What the U.S. Congress taketh, it can giveth back.

The Senate passed a wartime supplemental appropriations bill late Thursday that is expected to be signed by President George Bush next week and save nearly 100 jobs at the Fermi National Accelerator Laboratory.

Because of funding cuts in the 2008 federal budget, Fermi had scheduled 90 involuntary layoffs to begin next week, said spokeswoman Judy Jackson. Another 70 scientists and other personnel were allowed to volunteer for layoffs but had to state by today if they wanted to rescind the decision.

Now, neither the voluntary nor involuntary layoffs will be required, Jackson said.

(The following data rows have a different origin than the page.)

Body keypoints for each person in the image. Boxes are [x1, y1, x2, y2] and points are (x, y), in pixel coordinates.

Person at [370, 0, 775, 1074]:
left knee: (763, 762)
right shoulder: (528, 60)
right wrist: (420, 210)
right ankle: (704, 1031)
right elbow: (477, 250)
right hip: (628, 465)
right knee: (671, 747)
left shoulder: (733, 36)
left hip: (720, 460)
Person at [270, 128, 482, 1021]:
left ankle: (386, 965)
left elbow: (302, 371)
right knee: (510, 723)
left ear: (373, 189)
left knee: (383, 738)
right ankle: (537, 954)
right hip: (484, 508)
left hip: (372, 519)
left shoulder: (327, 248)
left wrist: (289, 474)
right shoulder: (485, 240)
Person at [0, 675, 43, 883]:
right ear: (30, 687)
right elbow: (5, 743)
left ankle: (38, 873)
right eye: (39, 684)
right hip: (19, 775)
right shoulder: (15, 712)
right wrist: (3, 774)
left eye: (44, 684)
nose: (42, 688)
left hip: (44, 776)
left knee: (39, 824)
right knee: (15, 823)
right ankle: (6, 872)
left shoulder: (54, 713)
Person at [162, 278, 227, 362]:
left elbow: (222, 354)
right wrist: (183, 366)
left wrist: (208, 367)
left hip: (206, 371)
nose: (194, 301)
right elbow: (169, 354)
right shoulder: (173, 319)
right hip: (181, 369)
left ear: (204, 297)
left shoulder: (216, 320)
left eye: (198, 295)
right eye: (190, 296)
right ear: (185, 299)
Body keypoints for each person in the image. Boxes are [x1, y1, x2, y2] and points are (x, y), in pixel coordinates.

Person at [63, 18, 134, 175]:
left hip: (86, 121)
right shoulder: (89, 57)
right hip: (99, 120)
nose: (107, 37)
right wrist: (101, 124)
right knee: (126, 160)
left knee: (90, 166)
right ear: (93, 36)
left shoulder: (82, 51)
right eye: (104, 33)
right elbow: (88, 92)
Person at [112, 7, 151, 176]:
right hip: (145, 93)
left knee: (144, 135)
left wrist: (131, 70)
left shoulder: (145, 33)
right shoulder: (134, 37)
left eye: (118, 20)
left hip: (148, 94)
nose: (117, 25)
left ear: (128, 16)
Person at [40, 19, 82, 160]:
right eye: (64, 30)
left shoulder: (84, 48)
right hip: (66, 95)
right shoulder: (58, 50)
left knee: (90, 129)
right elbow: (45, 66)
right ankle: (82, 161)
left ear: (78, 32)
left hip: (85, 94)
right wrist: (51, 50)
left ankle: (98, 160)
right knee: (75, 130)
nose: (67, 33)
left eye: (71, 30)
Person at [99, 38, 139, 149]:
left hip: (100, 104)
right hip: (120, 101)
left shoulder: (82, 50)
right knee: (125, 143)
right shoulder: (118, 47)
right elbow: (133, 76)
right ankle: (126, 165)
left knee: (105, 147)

"Not only do we avoid layoffs, but we can pick up projects that came to a screeching halt when we heard about the (2008) budget in December," Jackson said.

The 2008 fiscal budget fell $52 million short of Fermilab's budget, so the agency made plans to cut as many as 200 positions.

Among other things, it stopped construction of the NOvA project, which would send a high-intensity neutrino beam to a detector in northern Minnesota to test theories of matter and antimatter.

The bill, passed this week by a 62-6 margin in the Senate, provides the Department of Energy's Office of Science $62.5 million, much of that going to Batavia-based Fermilab and Lemont-based Argonne National Laboratory.

Jackson said she expects "a substantial fraction" of the funding will go to Fermilab, but no exact amounts have been determined.

Restoring the funding on Capitol Hill had been a priority of the Illinois delegation, including U.S. Sen. Dick Durbin; Rep. Bill Foster, a Geneva Democrat; and Rep. Judy Biggert, a Hinsdale Republican.